Аристотель был эллином до мозга костей, стагирское происхождение значения не имело (или это правило, что люди со стороны оказываются ортодоксальнее самого папы Римского). Он был эллином больше, глубже, убеждённее, чем любой афинянин, предки которого несколько поколений жили в Афинах, в этом культурном центре Эллады. Он был уверен, ни один из варваров никогда не сможет стать эллином, эллину не подобает походить на варвара. Любой из греческих полисов, выше любого варварского государства, которое невозможно представить без насилия. Варварам отводилась роль рабов в новых греческих полисах, поскольку и по рождения, и по воспитанию, им было недоступно аретэ, а следовательно, недоступна подлинная добродетель.

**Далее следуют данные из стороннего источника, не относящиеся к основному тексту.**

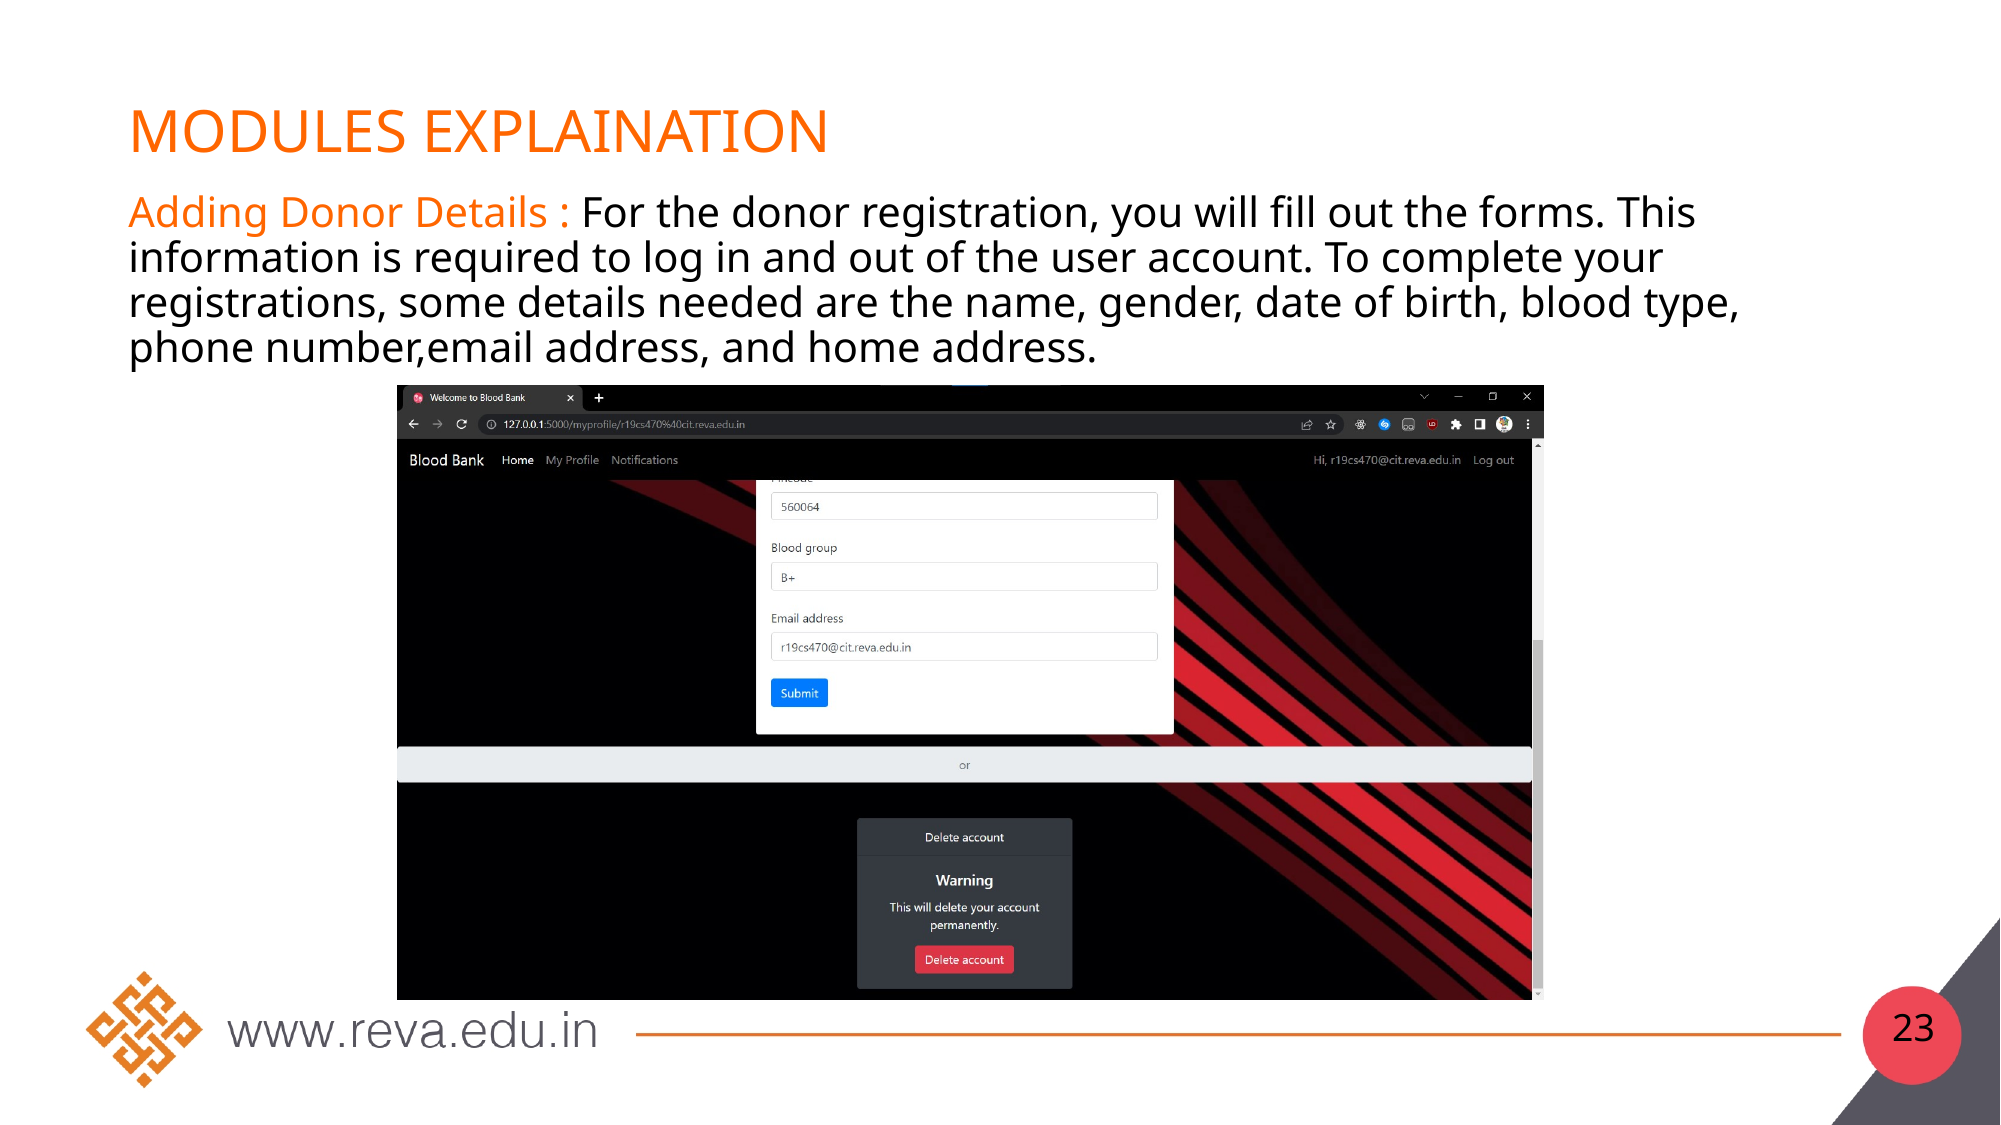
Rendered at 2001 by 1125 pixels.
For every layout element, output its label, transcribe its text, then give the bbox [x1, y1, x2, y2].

Конечно, и эллины отличаются между собой, приходиться отсечь от аретэ значительную часть населения греческих полисов: демократия предоставила им права, но не сделала «избранными». Самый эллинизированный из эллинов, великий рационалист Аристотель, оказывается ещё более непреклонным и твёрдолобым, чем его учитель, идеалист и утопист Платон.
Самого Александра, может быть из-за его македонского происхождения, Аристотель сначала воспринимал как «одичавшего грека». Александр оказался чрезвычайно восприимчивым его учеником, во-многом, он стал подлинным эллином, он научился не только действовать, но и размышлять, не только наблюдать мир вокруг, но и наблюдать самого себя. Он не всегда справлялся со своими страстями, со своей безудержностью и неистовством, он мог совершить безумные (бездумные) поступки, в гневе мог убить самого преданного друга, потом об этом и других своих безумных (бездумных) поступках, он сожалел, сожалел до такой степени отчаяния, что на много дней прятался от всех в тоске и гневе, не мог никого не видеть, не слышать, но, разум, мысль, даже трезвый расчёт, к нему, рано или поздно, возвращались. Он продолжал действовать с той же решительностью и осмысленностью.

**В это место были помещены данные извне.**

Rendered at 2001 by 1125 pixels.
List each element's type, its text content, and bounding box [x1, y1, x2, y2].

Под влиянием идей Аристотеля, Александр приходит к мысли, что должен принести невиданную славу эллинскому миру, варварский мир должен подчиниться не эллинскому мечу, а эллинской культуре. Но он был слишком умён и слишком свободен от любого диктата, он не мог принять идеи Аристотеля на веру, не подвергая их испытанию собственным опытом, собственным пониманием мира вокруг и самого себя в этом мире.
В какой-то момент – скорее всего это началось уже в Миезе, а развилось позже – он стал превосходить своего учителя в понимании культурной человеческой ойкумены как сугубо эллинской. То ли изнутри, в самом эллинстве, он обнаружил пределы, которые неизбежны в любой культуре, на какую бы универсальность она не претендовала. То ли варварство (Македония? Олимпиада? что-то иное?) взорвалось изнутри, и опрокинуло эллинскую благопристойность.
Аристотель задвигал эллинство внутрь, обрекая его на почти сектантскую изолированность. Александр стал продвигать его за пределы греческого мира, надеясь, что и другие народы, с энтузиазмом воспримут эллинский опыт жизни.
Аристотель в своём эллинском высокомерии, исключал соприкосновение с «варварским» опытом. Александр обнаружил, что эти культурные миры не должны оставаться обособленными друг от друга. Так или иначе, «одичавшему греку» предстояло разрушить аристотелевские догмы.
РЕАБИЛИТАЦИЯ «ВАРВАРОВ»
Возможно, всё началось тогда, когда Александр увидел поверженного им Дария. Столько веков военного противостояния, стремление покорить друг друга, идеологические домыслы, и вот он, великий царь, лежит на обочине дороги, убитый собственным сатрапом, покинутый всеми, кроме своей собаки.
Говорят, Александр заплакал, накрыл тело царя собственным плащом, приказал умертвить убийцу, подвергнув его мучительным пыткам, и отправить тело царя его близким, чтобы они могли похоронить его со всеми почестями, в гробнице его предков.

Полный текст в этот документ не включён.